プライドを持つことは持たないよりはいいのですかね。プライドを持っていたところで、それを役立てることが出来る人というのは早々いないような気がするけれど。
意識的には役立てることが難しいだけで、プライドというのは役に立っているのかもしれない。
多くの人は自分のプライドを守る為の行動を自然と行っていますし、それは自然と多くの人に対して役に立っているように思います。
プライドを守る、ということは往々にして自らの外聞を守るということに近しいものと成りがで、だからこそ社会というのが成立するのかもしれない、なんて少しばかり荒唐無稽なことを想像します。
プライドがない、ということは誰に何を思われてもいいという心持ちであり、
プライドがある、ということは他者にどう思われるのかを気にする、
ということではないかと思います。
そうして自らの外聞を気にすることによって、社会というのは住みやすくなっている部分があるのだと思います。

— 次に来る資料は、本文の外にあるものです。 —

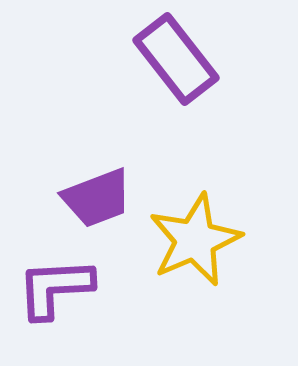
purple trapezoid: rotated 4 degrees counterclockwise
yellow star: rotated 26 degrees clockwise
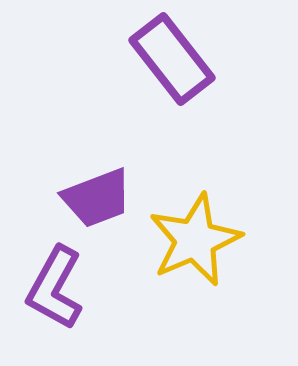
purple rectangle: moved 4 px left
purple L-shape: rotated 58 degrees counterclockwise
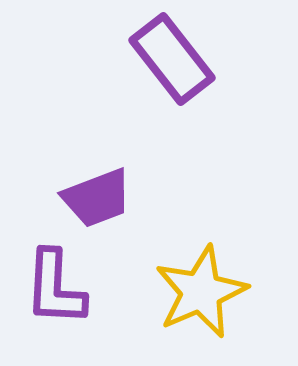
yellow star: moved 6 px right, 52 px down
purple L-shape: rotated 26 degrees counterclockwise
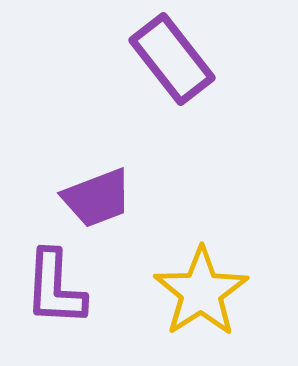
yellow star: rotated 10 degrees counterclockwise
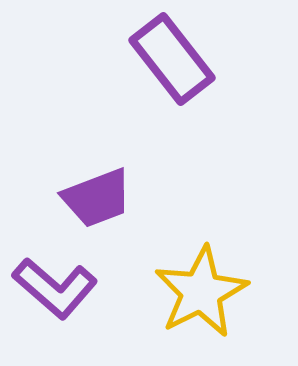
purple L-shape: rotated 52 degrees counterclockwise
yellow star: rotated 6 degrees clockwise
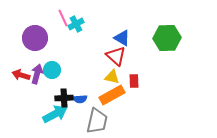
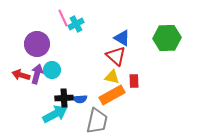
purple circle: moved 2 px right, 6 px down
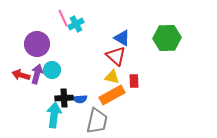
cyan arrow: moved 1 px left, 1 px down; rotated 55 degrees counterclockwise
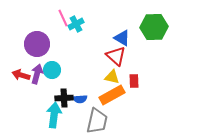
green hexagon: moved 13 px left, 11 px up
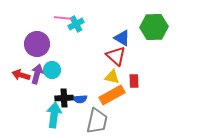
pink line: rotated 60 degrees counterclockwise
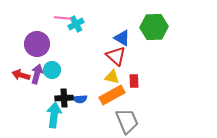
gray trapezoid: moved 30 px right; rotated 36 degrees counterclockwise
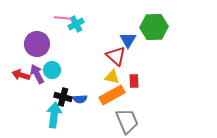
blue triangle: moved 6 px right, 2 px down; rotated 30 degrees clockwise
purple arrow: rotated 42 degrees counterclockwise
black cross: moved 1 px left, 1 px up; rotated 18 degrees clockwise
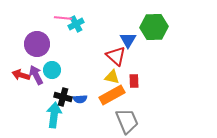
purple arrow: moved 1 px left, 1 px down
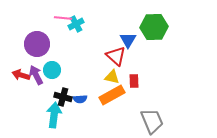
gray trapezoid: moved 25 px right
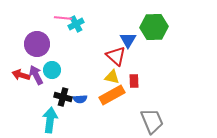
cyan arrow: moved 4 px left, 5 px down
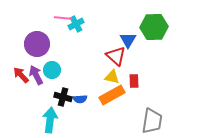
red arrow: rotated 30 degrees clockwise
gray trapezoid: rotated 32 degrees clockwise
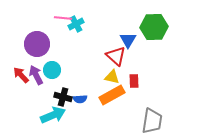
cyan arrow: moved 3 px right, 5 px up; rotated 60 degrees clockwise
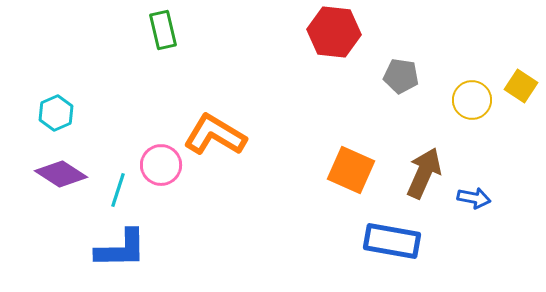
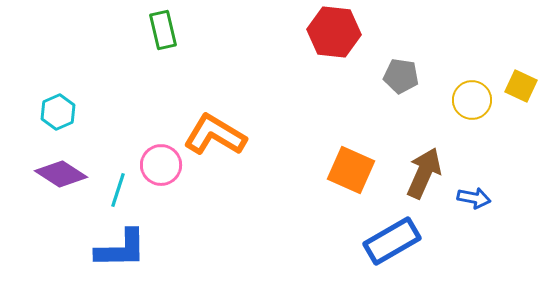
yellow square: rotated 8 degrees counterclockwise
cyan hexagon: moved 2 px right, 1 px up
blue rectangle: rotated 40 degrees counterclockwise
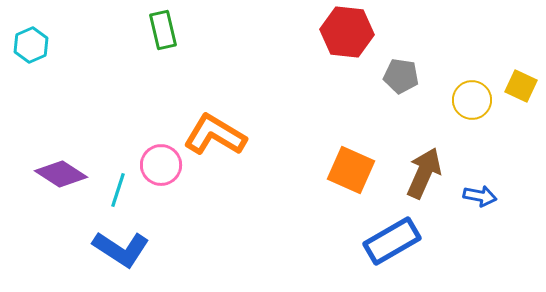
red hexagon: moved 13 px right
cyan hexagon: moved 27 px left, 67 px up
blue arrow: moved 6 px right, 2 px up
blue L-shape: rotated 34 degrees clockwise
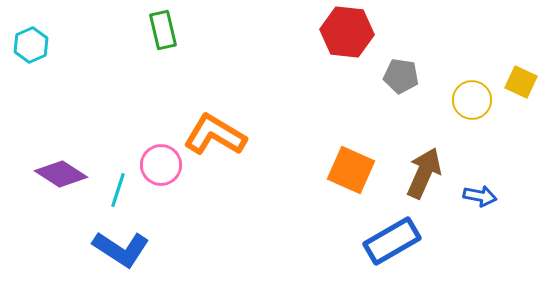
yellow square: moved 4 px up
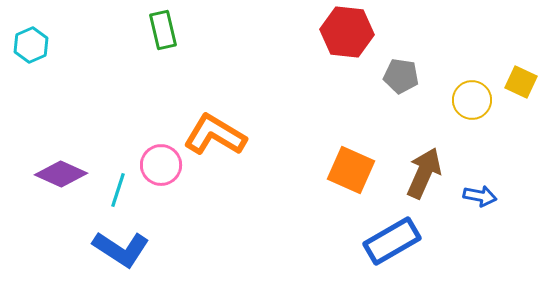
purple diamond: rotated 9 degrees counterclockwise
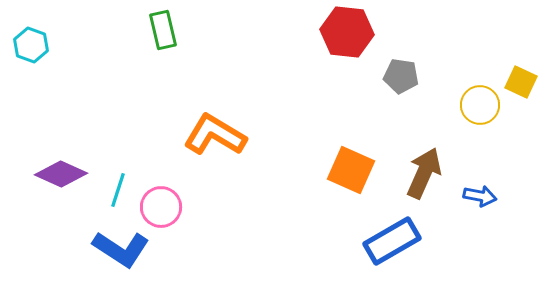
cyan hexagon: rotated 16 degrees counterclockwise
yellow circle: moved 8 px right, 5 px down
pink circle: moved 42 px down
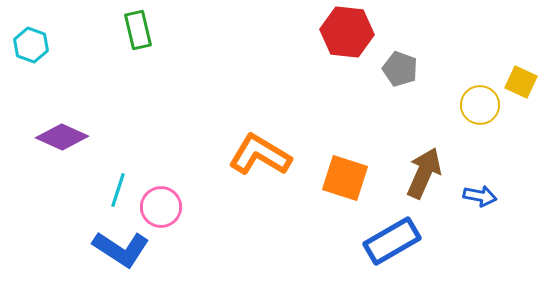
green rectangle: moved 25 px left
gray pentagon: moved 1 px left, 7 px up; rotated 12 degrees clockwise
orange L-shape: moved 45 px right, 20 px down
orange square: moved 6 px left, 8 px down; rotated 6 degrees counterclockwise
purple diamond: moved 1 px right, 37 px up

プライドを守るために、他者にどう思われるかを少なからず気にする為に、見苦しく汚らしい格好をするのは出来るだけ避ける。
風呂に入らず、髪を洗わず清潔感が皆無な人というのはあまり見かけません。そして、それは多くの方がプライドを持っているから、だからこそだと私は少し思います。
自分の姿というのは、出来るだけ自分が納得できたり満足できたりする様にしたいというのが人の心というものです。
髪がボサボサで、脂ぎっていて、服はしわくちゃで穴が空いて、風呂に入らず匂いがキツイ、その様な状態に納得できる人がどれだけいるだろう。
プライドというのを誰もが少なからず持っているからこそ、社会はこうして在るんじゃないかと。
まあ、プライドという言葉を少し汎用的に使いすぎている気がします。常識、羞恥心などの様な言葉も含めて使ってしまっている感があります。
ところで、プライドを持つことで問題となることの一つにその大きさが挙げられます。身の丈に合わないプライドを持ち、それを維持することを目指すと少なからず精神に害を及ぼす結果となってしまう。
身の丈に合わないプライドを持つことは、良い効果を生むことがあるけれど、それでもやはり悪影響を及ぼすことの方が多い気がします。
私なんか、空虚だけれど器だけが大きなプライドを持っていた時期がありました。過去形ではないかもしれない。
今でも続いている様な感じがあります。